Many leaders seriously question whether this is a smart way to run a company strategically and culturally.

  • Are too many companies and leaders too distracted by short-term pressures?
  • Are well-conceived plans for the company’s long-term organizational health and strategic success being sacrificed at the altar of short-term gains?

The Consequences of Missing the Bigger Picture
We maintain that a strategy that lives only in 13-week intervals can miss the bigger picture. To succeed, organizations need to actually implement their full strategy over time, not just in tactical increments.  Based upon our organizational alignment research, we also know that strategic clarity accounts for 31% of the difference between high and low performing organizations.

The highest performing companies keep their eye on the long-term prize while wisely handling short-term pressures from their stakeholders.

Four Strategy Warning Signs
Here are four strategy warning signs that your leadership is too distracted with the short-term and may be missing the bigger picture:

  1. Strategic Ambiguity
    The overall strategy cannot be clearly articulated by each and every employee in a way that makes sense to them and their role in making it happen.
  2. Closing the Quarter
    Your Board pays more attention to short-term sales results and tactics than key strategies for success.
  3. Too Many People
    You are increasing the size of your workforce faster than is warranted by your market position and growth rate.
  4. Misaligned Incentives
    Your sales team is incentivized more by commissions on short-term sales than on building long-term and profitable client relationships.

How to Change the Conversation
Do any of those strategy warning signs sound familiar to you? If so, it’s time to change the conversation.

  • Strategic Clarity
    See that your strategy is well understood by your entire workforce. It should be easily stated and subscribed to by the rank and file as well as by leadership. The right business strategy should guide decisions and activities throughout the organization so there is alignment on what is moving the company forward.

    Test your strategic clarity now.

  • Solid Balance
    Focus both Board and Executive Team meetings on a few key strategies that will promote long-term health and success. Quarterly progress should be reported.

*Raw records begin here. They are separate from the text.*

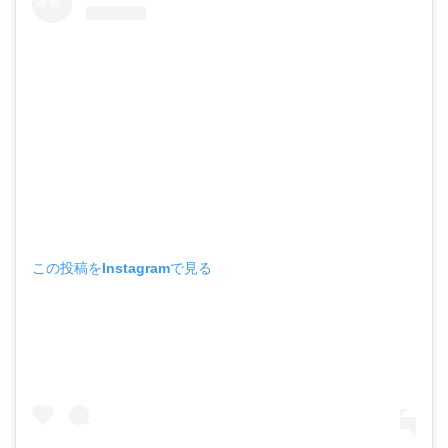
この投稿をInstagramで見る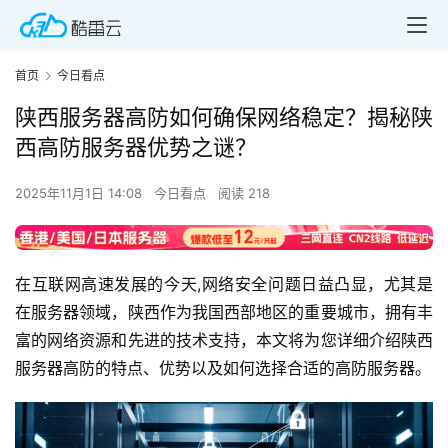
首页
今日看点
陕西服务器高防如何确保网络稳定？揭秘陕
西高防服务器优势之谜？
2025年11月1日 14:08
今日看点
阅读 218
在互联网高速发展的今天,网络安全问题日益凸显，尤其是
在服务器领域，陕西作为我国西部地区的重要城市，拥有丰
富的网络资源和先进的技术支持，本文将为您详细介绍陕西
服务器高防的特点、优势以及如何选择合适的高防服务器。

    However, short-term results should not be seen as the absolute measure of success but as a directional indicator of the overall strategy’s progress.

  • Growth Rate
    Be careful not to let short-term success drive premature decisions to grow. Keep the big picture in mind so you don’t add too much overhead too quickly or underestimate future staffing needs.
  • Rewards & Recognition
    Revamp your sales team compensation program so that it rewards the right behaviors — balance rewarding long-term relationship building and short-term wins to align with your longer-term strategy.

The Bottom Line
Short-term metrics have their place.  They can help monitor progress, provide feedback, and guide decisions.  But they should not conflict with long-term organizational health and strategy execution.  Remember even a triage approach (which is often required during rapid growth) works best when it is aligned with longer-term strategies and plans.